* [TASK DIRECTIONS]:
The answer should consist of every line in the material below that has the word "points".

════════════════════

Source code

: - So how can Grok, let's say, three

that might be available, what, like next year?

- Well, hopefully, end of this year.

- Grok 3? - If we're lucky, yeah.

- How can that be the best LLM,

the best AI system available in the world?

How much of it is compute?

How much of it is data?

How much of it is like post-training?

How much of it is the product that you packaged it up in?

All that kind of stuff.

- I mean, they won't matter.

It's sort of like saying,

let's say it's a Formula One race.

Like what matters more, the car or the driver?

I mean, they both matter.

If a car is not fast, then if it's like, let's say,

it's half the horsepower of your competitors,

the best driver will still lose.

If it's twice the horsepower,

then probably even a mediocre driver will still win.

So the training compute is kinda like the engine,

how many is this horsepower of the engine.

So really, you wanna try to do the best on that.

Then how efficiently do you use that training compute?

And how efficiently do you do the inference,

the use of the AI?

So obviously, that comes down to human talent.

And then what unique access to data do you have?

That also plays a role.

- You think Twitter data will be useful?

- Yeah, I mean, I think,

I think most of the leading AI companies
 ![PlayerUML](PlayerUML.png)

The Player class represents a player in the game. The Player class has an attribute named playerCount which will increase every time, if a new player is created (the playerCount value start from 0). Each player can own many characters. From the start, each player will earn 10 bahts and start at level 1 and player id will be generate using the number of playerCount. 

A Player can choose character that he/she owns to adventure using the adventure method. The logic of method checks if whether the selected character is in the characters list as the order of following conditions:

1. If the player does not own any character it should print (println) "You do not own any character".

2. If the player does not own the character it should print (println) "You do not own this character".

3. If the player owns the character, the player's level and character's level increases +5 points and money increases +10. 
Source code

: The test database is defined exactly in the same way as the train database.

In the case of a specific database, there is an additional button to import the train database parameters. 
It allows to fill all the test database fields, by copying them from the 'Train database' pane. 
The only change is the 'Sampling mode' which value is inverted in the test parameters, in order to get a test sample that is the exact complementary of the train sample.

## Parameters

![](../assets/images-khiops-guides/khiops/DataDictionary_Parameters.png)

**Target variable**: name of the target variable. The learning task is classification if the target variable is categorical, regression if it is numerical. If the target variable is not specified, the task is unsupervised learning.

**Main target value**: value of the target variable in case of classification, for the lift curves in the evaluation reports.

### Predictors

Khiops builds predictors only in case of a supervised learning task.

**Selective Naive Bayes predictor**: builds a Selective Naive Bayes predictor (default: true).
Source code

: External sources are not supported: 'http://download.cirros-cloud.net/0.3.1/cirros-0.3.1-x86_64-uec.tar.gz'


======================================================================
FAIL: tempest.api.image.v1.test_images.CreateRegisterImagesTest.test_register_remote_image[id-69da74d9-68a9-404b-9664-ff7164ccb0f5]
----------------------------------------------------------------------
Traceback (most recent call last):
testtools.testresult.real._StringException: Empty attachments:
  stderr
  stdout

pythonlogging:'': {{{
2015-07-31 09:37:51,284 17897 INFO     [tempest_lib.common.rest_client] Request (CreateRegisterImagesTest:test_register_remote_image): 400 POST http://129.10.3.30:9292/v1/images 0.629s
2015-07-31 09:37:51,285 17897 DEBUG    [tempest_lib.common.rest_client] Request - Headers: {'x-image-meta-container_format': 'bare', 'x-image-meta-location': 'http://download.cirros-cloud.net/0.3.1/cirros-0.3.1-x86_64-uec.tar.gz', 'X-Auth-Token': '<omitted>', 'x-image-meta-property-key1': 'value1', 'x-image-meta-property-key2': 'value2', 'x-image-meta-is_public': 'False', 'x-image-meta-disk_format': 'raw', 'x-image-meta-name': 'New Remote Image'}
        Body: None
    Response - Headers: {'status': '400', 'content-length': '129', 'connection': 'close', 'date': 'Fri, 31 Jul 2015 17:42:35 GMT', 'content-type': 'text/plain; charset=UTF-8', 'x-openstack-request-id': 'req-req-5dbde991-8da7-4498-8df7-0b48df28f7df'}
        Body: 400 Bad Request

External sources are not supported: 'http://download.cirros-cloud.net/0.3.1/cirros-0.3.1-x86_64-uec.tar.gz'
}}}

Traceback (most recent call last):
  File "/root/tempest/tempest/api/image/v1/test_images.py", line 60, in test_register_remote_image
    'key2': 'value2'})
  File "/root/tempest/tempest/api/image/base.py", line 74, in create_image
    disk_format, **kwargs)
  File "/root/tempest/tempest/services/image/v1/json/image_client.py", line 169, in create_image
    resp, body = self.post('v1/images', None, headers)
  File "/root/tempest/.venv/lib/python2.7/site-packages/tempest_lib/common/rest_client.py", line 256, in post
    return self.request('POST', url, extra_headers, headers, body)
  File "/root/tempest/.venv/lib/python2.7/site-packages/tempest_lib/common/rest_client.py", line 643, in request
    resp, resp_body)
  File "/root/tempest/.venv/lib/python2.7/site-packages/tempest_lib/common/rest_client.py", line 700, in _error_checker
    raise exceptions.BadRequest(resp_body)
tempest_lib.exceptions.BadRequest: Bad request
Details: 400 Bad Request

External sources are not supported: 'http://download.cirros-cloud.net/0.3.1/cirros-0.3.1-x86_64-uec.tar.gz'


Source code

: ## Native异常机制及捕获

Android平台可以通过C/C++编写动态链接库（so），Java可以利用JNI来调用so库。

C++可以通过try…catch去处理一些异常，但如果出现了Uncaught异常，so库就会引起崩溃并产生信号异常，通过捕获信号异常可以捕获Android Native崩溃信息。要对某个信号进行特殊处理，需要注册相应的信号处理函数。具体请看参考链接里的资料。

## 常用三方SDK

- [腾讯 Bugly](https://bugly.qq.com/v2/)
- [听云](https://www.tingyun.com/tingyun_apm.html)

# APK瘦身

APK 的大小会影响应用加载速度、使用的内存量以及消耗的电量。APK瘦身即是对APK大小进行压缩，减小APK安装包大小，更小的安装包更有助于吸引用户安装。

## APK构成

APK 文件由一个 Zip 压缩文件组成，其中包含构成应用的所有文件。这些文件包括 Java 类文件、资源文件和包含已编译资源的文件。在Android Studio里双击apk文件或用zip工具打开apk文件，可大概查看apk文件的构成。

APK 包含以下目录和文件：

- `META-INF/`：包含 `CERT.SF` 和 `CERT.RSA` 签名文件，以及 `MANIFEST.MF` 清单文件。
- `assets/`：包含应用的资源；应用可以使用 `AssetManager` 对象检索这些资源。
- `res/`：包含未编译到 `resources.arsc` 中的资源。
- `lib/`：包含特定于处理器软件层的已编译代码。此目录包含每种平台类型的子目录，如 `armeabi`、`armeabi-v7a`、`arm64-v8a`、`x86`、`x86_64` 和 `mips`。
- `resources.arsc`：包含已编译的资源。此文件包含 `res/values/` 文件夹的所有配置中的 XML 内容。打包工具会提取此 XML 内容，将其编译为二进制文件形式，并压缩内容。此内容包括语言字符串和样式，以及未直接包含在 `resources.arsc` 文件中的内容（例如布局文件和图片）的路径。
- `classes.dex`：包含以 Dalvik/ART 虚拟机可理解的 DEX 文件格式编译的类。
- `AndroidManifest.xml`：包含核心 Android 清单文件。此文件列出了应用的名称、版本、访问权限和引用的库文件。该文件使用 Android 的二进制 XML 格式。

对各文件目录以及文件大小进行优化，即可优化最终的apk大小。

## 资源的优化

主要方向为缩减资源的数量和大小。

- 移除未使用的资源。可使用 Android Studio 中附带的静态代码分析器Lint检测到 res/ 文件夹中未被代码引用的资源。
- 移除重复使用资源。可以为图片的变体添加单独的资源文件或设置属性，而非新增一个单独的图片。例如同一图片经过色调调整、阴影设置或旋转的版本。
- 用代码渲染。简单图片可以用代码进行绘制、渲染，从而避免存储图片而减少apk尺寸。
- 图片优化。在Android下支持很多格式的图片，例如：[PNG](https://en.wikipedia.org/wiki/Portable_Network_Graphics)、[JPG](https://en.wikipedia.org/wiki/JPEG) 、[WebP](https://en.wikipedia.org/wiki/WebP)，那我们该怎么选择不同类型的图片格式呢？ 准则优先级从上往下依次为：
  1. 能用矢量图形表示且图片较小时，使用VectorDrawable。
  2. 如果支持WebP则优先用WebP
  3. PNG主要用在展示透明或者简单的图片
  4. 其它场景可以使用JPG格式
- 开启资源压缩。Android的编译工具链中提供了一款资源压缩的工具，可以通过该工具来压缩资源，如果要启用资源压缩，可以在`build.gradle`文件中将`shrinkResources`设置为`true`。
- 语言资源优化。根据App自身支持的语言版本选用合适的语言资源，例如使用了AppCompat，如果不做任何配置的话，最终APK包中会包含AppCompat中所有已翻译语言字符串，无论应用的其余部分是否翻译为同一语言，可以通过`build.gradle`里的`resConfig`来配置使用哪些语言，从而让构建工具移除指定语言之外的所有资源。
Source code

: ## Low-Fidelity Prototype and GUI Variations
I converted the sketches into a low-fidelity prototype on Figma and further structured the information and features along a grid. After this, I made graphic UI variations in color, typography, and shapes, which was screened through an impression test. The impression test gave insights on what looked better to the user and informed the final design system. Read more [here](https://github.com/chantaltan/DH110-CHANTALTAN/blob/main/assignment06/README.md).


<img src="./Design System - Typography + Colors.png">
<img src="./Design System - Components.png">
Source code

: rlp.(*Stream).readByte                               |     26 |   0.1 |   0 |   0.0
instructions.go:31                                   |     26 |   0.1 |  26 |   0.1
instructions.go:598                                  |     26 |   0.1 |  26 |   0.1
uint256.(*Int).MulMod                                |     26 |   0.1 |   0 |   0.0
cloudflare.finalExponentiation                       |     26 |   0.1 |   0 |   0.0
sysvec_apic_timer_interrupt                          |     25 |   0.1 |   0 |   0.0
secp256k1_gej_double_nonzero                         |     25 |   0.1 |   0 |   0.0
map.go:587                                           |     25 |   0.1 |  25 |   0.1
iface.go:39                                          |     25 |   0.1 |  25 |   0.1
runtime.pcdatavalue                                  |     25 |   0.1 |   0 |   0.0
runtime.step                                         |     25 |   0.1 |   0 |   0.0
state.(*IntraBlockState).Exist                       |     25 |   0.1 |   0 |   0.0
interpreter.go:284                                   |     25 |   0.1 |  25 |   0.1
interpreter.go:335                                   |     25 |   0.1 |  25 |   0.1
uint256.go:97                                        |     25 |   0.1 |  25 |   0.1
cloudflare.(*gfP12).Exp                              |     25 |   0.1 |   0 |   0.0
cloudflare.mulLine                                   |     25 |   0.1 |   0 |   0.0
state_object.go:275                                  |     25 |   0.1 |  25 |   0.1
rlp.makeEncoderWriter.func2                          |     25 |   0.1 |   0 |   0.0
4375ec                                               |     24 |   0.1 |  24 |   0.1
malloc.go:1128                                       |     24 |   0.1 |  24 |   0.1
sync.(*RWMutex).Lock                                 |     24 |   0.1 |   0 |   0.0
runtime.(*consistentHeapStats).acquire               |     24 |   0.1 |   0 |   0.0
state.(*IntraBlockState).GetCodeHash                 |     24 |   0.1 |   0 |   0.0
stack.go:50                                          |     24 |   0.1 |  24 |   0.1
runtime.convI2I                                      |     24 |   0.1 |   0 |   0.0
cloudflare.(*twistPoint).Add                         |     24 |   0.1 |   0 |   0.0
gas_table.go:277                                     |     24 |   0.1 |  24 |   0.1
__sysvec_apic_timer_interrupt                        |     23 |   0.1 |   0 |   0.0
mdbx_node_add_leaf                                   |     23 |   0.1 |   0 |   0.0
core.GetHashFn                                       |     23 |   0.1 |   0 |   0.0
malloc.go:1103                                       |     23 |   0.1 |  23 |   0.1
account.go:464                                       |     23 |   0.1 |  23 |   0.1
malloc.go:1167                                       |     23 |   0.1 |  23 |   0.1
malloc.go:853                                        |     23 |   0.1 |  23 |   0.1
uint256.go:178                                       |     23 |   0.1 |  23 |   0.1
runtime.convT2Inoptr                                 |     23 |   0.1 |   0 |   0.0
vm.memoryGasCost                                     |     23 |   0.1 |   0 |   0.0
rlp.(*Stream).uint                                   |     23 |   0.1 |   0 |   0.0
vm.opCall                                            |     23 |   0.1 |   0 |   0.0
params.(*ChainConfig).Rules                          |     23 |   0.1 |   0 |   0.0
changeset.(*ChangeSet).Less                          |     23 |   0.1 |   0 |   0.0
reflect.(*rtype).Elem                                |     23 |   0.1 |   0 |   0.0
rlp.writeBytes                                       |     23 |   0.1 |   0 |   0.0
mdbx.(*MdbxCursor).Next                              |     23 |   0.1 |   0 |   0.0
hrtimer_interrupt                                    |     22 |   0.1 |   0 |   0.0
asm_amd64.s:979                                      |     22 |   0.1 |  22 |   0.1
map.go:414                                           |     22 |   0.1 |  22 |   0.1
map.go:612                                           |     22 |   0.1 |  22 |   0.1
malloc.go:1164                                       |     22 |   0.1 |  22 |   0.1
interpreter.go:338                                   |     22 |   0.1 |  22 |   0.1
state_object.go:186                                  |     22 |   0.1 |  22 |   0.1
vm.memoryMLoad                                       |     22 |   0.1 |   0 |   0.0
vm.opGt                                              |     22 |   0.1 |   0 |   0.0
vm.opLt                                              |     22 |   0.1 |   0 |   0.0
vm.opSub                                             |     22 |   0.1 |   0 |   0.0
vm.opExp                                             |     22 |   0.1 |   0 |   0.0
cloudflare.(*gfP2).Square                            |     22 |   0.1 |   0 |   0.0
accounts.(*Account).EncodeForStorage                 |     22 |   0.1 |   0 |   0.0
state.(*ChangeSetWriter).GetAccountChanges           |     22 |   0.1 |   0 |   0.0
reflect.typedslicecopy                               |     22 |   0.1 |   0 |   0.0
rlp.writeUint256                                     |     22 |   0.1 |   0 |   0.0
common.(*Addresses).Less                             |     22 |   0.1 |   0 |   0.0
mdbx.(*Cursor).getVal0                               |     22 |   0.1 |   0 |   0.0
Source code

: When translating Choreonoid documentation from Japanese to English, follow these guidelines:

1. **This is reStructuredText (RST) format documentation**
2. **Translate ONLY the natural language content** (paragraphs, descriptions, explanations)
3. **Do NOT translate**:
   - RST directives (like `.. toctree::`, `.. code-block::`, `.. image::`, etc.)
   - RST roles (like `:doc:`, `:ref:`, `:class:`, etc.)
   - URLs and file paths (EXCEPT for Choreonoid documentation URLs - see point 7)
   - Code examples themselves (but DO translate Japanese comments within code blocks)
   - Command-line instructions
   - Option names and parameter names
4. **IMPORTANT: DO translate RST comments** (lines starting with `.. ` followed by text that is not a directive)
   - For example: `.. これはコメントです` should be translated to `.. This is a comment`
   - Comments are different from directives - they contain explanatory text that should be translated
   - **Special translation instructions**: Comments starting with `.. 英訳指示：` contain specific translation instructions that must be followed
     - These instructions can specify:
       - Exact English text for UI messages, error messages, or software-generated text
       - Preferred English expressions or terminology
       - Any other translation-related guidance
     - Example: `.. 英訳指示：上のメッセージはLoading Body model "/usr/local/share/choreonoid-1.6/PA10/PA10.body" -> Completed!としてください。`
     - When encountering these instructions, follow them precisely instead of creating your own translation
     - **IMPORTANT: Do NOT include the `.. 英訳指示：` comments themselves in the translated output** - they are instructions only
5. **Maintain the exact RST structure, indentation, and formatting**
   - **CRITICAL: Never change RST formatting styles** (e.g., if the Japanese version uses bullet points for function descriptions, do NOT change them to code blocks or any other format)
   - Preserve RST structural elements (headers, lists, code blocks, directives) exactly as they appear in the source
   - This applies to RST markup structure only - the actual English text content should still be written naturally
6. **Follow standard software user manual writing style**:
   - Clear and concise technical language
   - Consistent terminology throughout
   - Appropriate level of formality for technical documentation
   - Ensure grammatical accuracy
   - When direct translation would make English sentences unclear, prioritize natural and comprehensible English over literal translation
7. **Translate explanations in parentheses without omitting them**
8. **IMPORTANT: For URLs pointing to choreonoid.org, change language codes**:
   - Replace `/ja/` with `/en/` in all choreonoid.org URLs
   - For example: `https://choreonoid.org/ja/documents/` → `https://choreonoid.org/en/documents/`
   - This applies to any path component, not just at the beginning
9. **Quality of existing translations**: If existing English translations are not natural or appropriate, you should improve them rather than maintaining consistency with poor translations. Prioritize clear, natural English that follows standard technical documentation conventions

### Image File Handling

════════════════════

* [REPLY TO THE EXERCISE]:
3. If the player owns the character, the player's level and character's level increases +5 points and money increases +10. 
   - **CRITICAL: Never change RST formatting styles** (e.g., if the Japanese version uses bullet points for function descriptions, do NOT change them to code blocks or any other format)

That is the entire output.